Enkele maanden na haar aftreden begon Ter Veld een eigen adviespraktijk. Tot haar klanten behoorde de verzekeringsmaatschappij Nationale-Nederlanden. In 1995 verhuisde ze met haar levenspartner naar Kortenhoef. Na de Provinciale Statenverkiezingen van 1995 keerde Ter Veld terug in de politiek als lid van de Eerste Kamer. In 2003 zette ze een punt achter haar Haagse politieke loopbaan. Bij haar afscheid presenteerde ze met fractiegenoot Willem Witteveen een bloemlezing met gedichten, getiteld Waarom wordt in de senaat niets gedaan? Het door haarzelf geschreven gedicht over de Eerste Kamer onderstreept haar politiek pragmatisme en humor: ‘Sommigen slapen, het debat verzandt./ Wel verschil, maar nauwelijks strijd en/ gebruikte ik mijn verstand/ zou ik de wet nu willen smijten/ in hoog staatscolleges prullenmand/ Maar 't kan niet, 't zou de coalitie splijten/ en 't politiek primaat ligt aan de overkant’ (101).
Elske ter Veld bleef maatschappelijk zeer betrokken. Ze was lid van een grote hoeveelheid comités, stuurgroepen, adviescommissies en stichtingsbesturen, onder meer op het gebied van vrouwenemancipatie en sociale ontwikkeling. In de buurt van haar huis in Kortenhoef kon ze roeien en schaatsen op de Loosdrechtse Plassen zolang het weer en haar gezondheid dit toelieten. Een andere hobby was zeezeilen. Op 14 mei 2017 stierf Elske ter Veld thuis, op de leeftijd van 72 jaar.
Betekenis
Bij de herdenking in de Eerste Kamer kenschetste kamervoorzitter Broekers-Knol senator Elske ter Veld als een ‘zeer open, oprecht, nieuwsgierig, creatief en geestig persoon’. Ze was een politica die wel kon genieten van het politieke debat (vooral in de oppositie) maar toch vooral uit was op resultaat en niet hield van politieke trucjes (die ze noodzakelijkerwijs wel scherp in de gaten hield).

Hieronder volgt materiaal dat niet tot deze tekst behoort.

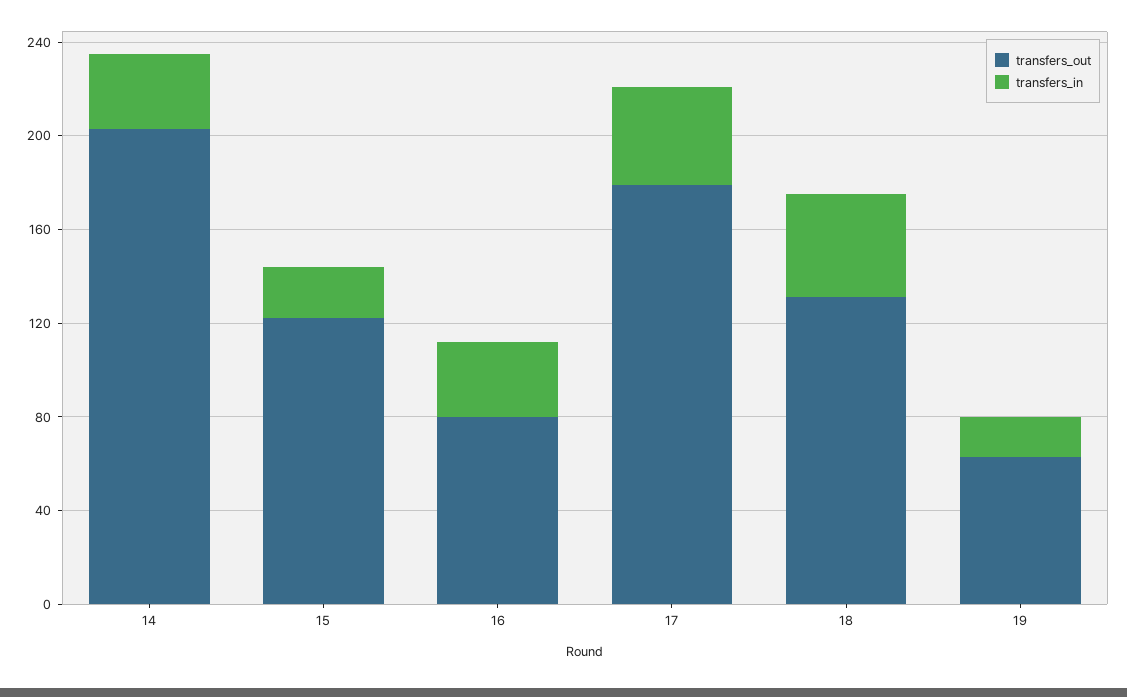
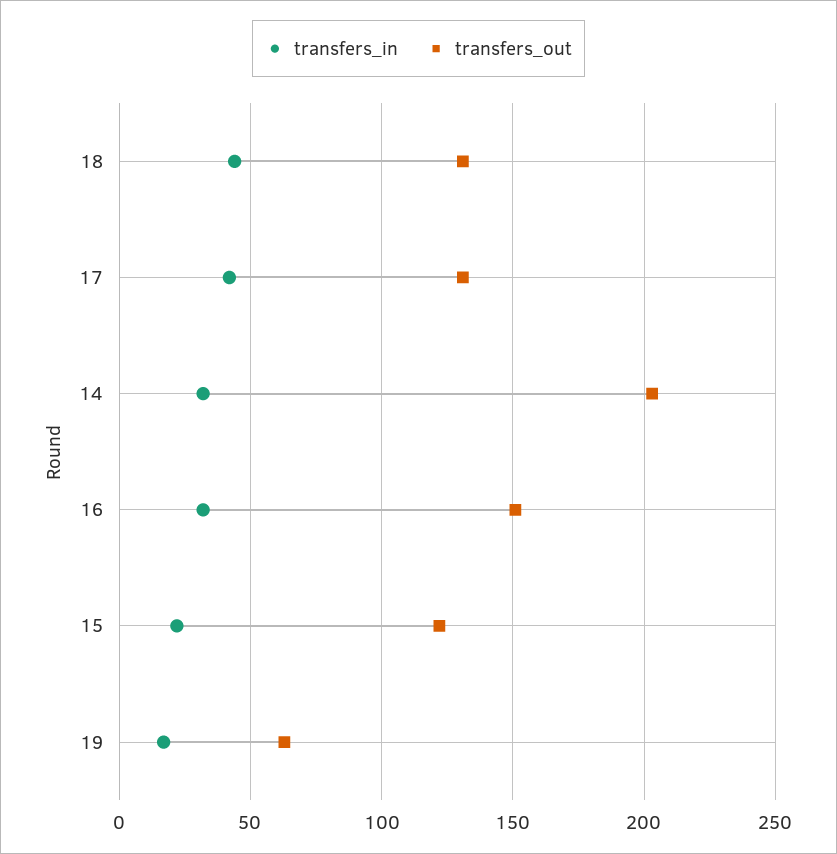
  {
    "transfers_out": {
      "14": 205,
      "15": 120,
-     "16": 80,
+     "16": 150,
-     "17": 180,
+     "17": 130,
      "18": 130,
      "19": 65
    },
    "transfers_in": {
      "14": 30,
      "15": 20,
      "16": 30,
      "17": 40,
      "18": 45,
      "19": 15
    }
  }

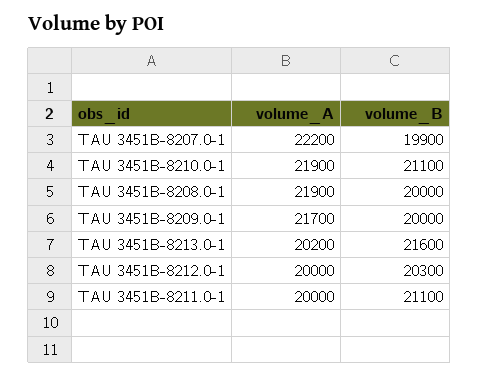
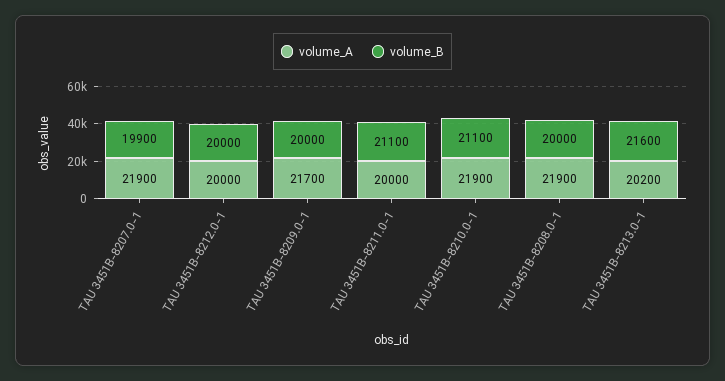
  {
    "volume_A": {
-     "TAU 3451B-8207.0-1": 22200,
+     "TAU 3451B-8207.0-1": 21900,
      "TAU 3451B-8210.0-1": 21900,
      "TAU 3451B-8208.0-1": 21900,
      "TAU 3451B-8209.0-1": 21700,
      "TAU 3451B-8213.0-1": 20200,
      "TAU 3451B-8212.0-1": 20000,
      "TAU 3451B-8211.0-1": 20000
    },
    "volume_B": {
      "TAU 3451B-8207.0-1": 19900,
      "TAU 3451B-8210.0-1": 21100,
      "TAU 3451B-8208.0-1": 20000,
      "TAU 3451B-8209.0-1": 20000,
      "TAU 3451B-8213.0-1": 21600,
-     "TAU 3451B-8212.0-1": 20300,
+     "TAU 3451B-8212.0-1": 20000,
      "TAU 3451B-8211.0-1": 21100
    }
  }

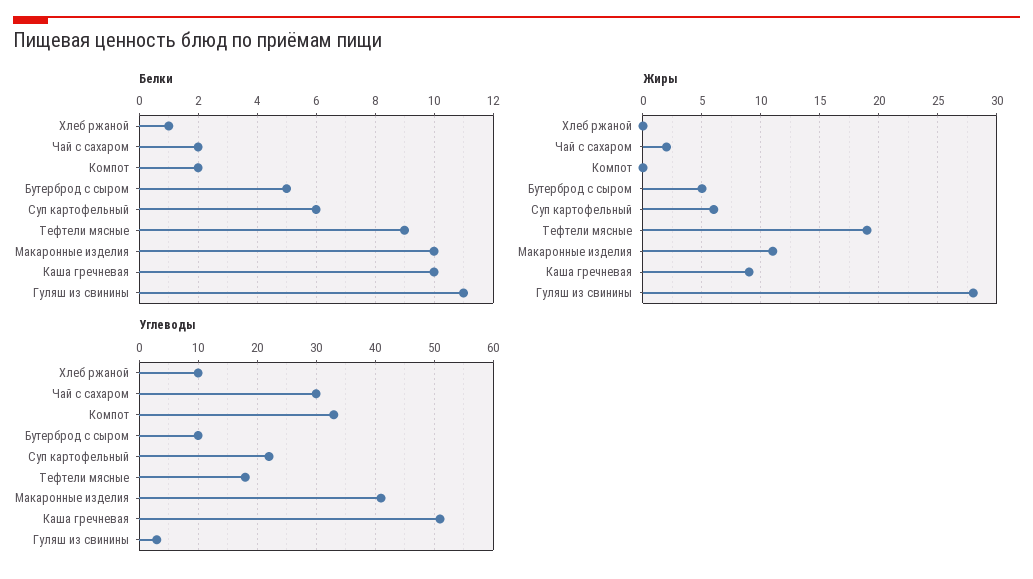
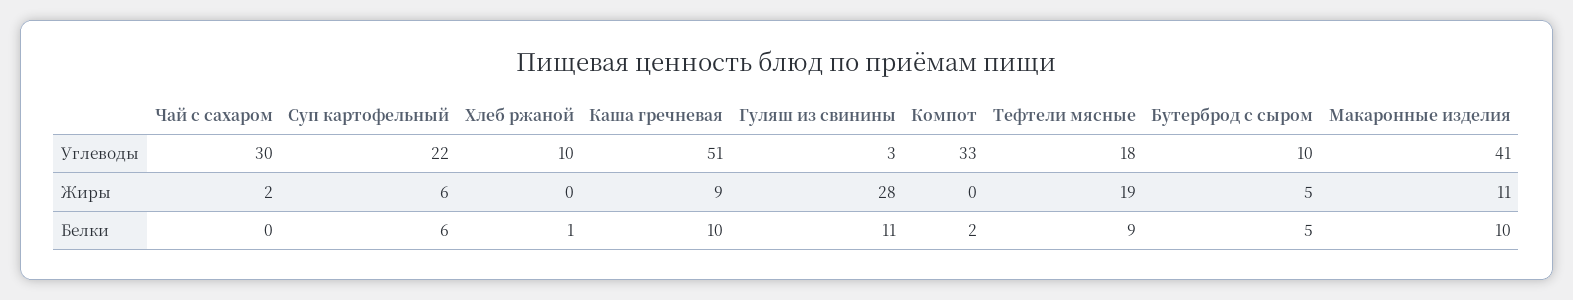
  {
    "Белки": {
      "Хлеб ржаной": 1,
-     "Чай с сахаром": 2,
+     "Чай с сахаром": 0,
      "Компот": 2,
      "Бутерброд с сыром": 5,
      "Суп картофельный": 6,
      "Тефтели мясные": 9,
      "Макаронные изделия": 10,
      "Каша гречневая": 10,
      "Гуляш из свинины": 11
    },
    "Жиры": {
      "Хлеб ржаной": 0,
      "Чай с сахаром": 2,
      "Компот": 0,
      "Бутерброд с сыром": 5,
      "Суп картофельный": 6,
      "Тефтели мясные": 19,
      "Макаронные изделия": 11,
      "Каша гречневая": 9,
      "Гуляш из свинины": 28
    },
    "Углеводы": {
      "Хлеб ржаной": 10,
      "Чай с сахаром": 30,
      "Компот": 33,
      "Бутерброд с сыром": 10,
      "Суп картофельный": 22,
      "Тефтели мясные": 18,
      "Макаронные изделия": 41,
      "Каша гречневая": 51,
      "Гуляш из свинины": 3
    }
  }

Ook in haar feminisme was ze pragmatisch. Vol passie moedigde zij vrouwen aan om het heft in eigen handen te nemen. Als ze hen via beleidsmaatregelen daarmee een handje kon helpen, deed ze dat.
Naslagwerken
PDC.
Publicaties
Artikelen in vakbladen en in het maandblad Opzij, en voorts:
- [met Lidwi de Groot], Handboek vrouw en beleid (Amsterdam 1985).
- [met Willem Witteveen, red.], Waarom wordt in de senaat niets gedaan? (Nijmegen 2003) [bloemlezing].
- [met Ria Jaarsma], ‘Zeg maar Hannie...’ 65 jaar strijdlustig in politiek en samenleving (Wormer 2005).
Literatuur
- Remco Meijer, ‘Elske ter Veld (1944-2017). De vrouw die haar droombaan verloor en in tranen uitbarstte’, de Volkskrant, 17-5-2017.
- Mark Kranenburg, ‘Staatssecretaris in oorlogstijd’, NRC Handelsblad, 18-5-2017.
- Louis Hoeks, ‘Hervorming verzorgingsstaat verscheurde Elske ter Veld’, Financieel Dagblad 18-5-2017.
- A. Broekers-Knol, ‘Herdenking Elske ter Veld (1944-2017)’, 6-6-2017 [Toespraak van de Voorzitter van de Eerste Kamer].
- Floor van Gelder, ‘Vakbondsvrouw in hart en nieren. Elske ter Veld, 1944-2017’, Het geheugen van de vakbeweging (mei 2017) [dossier op website van de Vrienden van de Historie van de Vakbeweging. URL https://www.vakbondshistorie.nl/dossiers/elske-veld-1944-2017/; geraadpleegd 23-7-2017].
Illustratie
Elske ter Veld, door Corinne Noordenbos, 1990.
Redactie
laatst gewijzigd: 14/08/2017
De datum onder dit biografisch lemma geeft aan wanneer er voor het laatst aanvullingen en/of correcties in het stuk zijn doorgevoerd. Met ingang van 2023 is het project afgesloten.